More public health-anthropology face-offs

For those who inexplicably continue to read this blog, you may have well noticed I am doing little fieldwork at all. It's a bit shameful, as I believe I am a superhero and can move, get horribly sick, and start new research all simultaneously. In addition, I have started to look at a CDC grant for funding the next year of my life (which is proving daunting in its labyrinthian criteria and guidelines). It's all very exciting in its perilousness.

In the work that I've been contracted to do with the LA health department, there have been a number of frustrations in which the CDC people simply fail to have any interest or faith in the kind of work I do. As I've spent a good amount of time in the public health world, it isn't a huge shock, but it never fails to depress me. In spite of being hired to do "qualitative" research, there was a proposal to include an exit survey at the end of some of our research. Anthropologists don't really enjoy being reduced to the "qualitative" category, as it is usually used derogatively and implies a lesser research method than the more robust "quantitative" methods.

Surveys are usually quantitative. You take conceptual questions and you make them fit into binary responses. I hate this. Rarely do we have binary reactions to social phenomena. If you don't want to make it binary, you can use likert scales, which allow for a range of responses. I have never felt either option on surveys matched my feelings about anything. I'm always choosing the least bad choice. Further, the public healthians constantly ask me if my research methods will "bias" those we're observing, as though a survey with slotted answers don't intriniscally bias the respondent -- since one is given predetermined responses, rather than answering with your own terms. Clearly, such methods have utility, but I simply don't believe that any research method is fully sufficient, and thus, it's acceptable to choose a method that is different than the more standard one. Not because my method is superior (depending on what you value -- is it efficiency or nuance? Statistics or depth of information?), but because none is flawless, why assume that there is an actual hierarchy or value attached to the data collected?

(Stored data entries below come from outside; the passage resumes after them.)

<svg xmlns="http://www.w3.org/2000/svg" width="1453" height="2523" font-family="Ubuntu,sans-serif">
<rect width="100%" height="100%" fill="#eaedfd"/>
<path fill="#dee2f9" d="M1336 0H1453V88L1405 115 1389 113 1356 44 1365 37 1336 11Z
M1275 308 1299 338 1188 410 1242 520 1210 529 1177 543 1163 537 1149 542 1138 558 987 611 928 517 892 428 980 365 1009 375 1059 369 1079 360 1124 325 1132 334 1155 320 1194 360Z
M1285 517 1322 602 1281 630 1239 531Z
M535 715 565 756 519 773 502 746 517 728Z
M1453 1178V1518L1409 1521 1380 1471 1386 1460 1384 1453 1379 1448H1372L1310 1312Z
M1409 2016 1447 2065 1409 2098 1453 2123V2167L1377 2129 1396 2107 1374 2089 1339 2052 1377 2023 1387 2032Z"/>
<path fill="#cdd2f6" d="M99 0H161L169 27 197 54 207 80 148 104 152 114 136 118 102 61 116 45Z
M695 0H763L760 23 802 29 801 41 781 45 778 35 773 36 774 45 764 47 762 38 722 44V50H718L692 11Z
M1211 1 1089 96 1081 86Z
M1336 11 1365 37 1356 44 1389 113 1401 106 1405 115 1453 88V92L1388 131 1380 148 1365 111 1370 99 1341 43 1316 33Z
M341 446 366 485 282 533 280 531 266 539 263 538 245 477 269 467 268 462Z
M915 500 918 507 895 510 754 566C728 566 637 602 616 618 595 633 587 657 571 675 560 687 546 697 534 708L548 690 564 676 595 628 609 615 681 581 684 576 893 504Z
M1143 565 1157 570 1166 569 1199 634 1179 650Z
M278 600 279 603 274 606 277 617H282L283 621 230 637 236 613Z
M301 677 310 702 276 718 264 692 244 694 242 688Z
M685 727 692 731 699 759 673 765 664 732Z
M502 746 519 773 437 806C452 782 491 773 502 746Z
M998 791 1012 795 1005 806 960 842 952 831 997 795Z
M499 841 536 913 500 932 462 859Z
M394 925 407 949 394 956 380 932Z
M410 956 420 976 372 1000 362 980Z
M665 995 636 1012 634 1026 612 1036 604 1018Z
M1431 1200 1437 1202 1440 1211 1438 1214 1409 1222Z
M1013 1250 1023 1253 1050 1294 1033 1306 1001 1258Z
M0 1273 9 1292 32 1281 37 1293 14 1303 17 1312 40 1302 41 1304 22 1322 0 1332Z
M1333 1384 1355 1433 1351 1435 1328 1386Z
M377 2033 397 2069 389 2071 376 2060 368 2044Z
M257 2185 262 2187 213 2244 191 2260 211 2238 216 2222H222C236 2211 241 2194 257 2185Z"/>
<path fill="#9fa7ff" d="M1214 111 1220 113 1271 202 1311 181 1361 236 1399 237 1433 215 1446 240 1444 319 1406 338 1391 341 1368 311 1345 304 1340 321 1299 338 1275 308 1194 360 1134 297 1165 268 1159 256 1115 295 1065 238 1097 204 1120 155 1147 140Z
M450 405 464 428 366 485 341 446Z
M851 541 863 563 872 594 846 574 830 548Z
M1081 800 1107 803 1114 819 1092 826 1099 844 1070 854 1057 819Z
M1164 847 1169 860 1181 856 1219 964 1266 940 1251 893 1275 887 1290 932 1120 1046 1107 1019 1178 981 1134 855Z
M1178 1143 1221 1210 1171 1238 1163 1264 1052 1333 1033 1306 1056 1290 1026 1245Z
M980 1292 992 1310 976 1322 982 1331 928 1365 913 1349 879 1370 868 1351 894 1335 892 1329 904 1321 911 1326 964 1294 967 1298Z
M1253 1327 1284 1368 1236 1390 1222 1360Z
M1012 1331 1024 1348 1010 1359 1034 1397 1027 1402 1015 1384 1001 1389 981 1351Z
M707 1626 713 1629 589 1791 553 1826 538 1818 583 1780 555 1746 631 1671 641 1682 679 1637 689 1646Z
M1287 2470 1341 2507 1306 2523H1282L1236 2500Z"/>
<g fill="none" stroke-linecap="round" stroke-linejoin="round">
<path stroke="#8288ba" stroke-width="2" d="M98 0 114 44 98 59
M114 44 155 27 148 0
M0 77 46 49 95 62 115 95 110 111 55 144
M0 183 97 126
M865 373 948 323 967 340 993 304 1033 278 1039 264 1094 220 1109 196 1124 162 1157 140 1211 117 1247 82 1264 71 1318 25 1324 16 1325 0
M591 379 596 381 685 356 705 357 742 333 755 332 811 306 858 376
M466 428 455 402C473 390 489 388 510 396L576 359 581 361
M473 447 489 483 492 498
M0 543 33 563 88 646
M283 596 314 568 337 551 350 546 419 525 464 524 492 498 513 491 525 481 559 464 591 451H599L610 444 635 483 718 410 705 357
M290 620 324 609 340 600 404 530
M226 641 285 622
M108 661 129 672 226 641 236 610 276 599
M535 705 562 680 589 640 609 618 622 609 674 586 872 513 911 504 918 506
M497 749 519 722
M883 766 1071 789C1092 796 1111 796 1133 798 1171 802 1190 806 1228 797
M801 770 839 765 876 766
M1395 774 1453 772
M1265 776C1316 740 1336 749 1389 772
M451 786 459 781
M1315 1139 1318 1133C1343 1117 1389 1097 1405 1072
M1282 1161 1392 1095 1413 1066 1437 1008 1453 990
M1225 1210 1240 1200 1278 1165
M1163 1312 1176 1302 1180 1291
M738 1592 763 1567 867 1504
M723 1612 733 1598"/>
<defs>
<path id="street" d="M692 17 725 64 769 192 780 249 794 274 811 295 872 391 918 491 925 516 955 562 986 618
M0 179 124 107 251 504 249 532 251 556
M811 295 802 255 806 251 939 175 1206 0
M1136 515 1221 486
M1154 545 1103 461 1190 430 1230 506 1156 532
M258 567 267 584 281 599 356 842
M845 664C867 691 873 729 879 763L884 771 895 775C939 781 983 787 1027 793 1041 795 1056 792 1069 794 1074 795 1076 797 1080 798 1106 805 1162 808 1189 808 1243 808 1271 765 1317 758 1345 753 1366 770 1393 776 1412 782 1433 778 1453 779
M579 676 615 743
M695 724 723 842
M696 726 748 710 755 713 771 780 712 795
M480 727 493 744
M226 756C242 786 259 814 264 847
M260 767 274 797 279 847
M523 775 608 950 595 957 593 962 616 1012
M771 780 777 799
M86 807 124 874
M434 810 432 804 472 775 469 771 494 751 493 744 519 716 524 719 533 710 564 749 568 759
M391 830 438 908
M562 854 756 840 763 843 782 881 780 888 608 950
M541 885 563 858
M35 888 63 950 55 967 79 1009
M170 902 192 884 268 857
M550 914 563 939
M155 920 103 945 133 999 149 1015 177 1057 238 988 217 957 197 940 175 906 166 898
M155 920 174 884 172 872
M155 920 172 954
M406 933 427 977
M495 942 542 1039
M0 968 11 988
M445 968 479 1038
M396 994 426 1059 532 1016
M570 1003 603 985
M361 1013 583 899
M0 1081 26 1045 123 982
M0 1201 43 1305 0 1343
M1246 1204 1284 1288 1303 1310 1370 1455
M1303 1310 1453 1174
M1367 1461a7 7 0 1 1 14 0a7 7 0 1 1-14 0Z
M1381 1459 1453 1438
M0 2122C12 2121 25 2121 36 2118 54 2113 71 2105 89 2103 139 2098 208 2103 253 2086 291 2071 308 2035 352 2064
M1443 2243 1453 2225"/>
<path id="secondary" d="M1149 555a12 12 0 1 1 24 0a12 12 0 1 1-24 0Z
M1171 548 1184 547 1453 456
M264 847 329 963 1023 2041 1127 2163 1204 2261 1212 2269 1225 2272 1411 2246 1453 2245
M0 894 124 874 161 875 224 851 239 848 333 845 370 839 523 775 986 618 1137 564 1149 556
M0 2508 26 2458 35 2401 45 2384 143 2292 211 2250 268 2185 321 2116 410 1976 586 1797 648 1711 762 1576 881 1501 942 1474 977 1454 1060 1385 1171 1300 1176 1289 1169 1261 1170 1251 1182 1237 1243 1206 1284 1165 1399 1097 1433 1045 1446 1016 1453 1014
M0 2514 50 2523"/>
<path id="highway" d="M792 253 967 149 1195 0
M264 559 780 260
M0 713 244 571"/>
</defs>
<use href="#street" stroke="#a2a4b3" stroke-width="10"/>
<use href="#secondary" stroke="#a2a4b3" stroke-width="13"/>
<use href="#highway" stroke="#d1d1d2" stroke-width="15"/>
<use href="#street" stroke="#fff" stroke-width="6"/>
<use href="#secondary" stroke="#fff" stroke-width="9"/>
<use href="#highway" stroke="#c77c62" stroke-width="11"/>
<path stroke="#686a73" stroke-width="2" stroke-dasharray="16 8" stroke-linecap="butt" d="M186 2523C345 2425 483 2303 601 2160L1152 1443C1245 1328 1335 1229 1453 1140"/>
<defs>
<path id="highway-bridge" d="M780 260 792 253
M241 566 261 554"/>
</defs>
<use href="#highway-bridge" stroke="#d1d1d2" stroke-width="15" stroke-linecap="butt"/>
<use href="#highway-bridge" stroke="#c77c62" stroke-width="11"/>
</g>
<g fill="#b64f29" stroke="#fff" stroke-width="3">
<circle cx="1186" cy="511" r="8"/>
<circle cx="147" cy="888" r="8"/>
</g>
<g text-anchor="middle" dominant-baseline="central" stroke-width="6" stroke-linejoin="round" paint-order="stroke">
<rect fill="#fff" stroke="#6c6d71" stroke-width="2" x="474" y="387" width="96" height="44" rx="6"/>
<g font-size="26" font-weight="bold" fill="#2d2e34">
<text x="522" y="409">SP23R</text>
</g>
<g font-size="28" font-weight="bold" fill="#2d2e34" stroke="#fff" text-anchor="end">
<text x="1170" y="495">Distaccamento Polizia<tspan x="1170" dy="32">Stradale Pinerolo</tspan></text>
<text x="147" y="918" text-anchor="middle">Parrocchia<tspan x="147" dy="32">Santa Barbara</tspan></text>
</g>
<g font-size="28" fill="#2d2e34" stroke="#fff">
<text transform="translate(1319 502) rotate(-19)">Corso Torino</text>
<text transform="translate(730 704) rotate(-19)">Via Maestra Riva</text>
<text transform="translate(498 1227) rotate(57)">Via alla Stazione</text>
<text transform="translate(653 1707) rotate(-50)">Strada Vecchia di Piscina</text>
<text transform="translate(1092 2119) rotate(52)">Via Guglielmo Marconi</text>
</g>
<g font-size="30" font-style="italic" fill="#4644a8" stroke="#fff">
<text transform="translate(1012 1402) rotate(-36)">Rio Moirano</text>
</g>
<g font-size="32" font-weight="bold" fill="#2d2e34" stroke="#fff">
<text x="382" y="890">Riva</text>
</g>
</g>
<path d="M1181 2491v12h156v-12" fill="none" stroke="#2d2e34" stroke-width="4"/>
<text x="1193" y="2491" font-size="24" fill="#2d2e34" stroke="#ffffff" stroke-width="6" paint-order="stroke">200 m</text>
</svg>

Fortunately, on the LA side, my supervisor brought in an epidemiologist to consult on the survey, since I had no interest in it, have no skills to develop it, and think it's kind of a bullshit measure. Suffice it to say, meeting with the epidemiologist, I immediately hated her. Her way of framing questions and understanding the problems offended me and struck me as completely naive about the actual population with whom we will be working. She simply couldn't understand the nuances of the project that the project director and I had been trying to access through the qualitative methods. Not all epidemiologists are dense, and some do some fascinating and wonderful work. But it was kind of depressing to be confronted (again, for the millionth time) with the limitations of the public health methodology. I've very much wanted to bridge disciplines, but these few months working with the public health side of things makes me want to run in the other direction.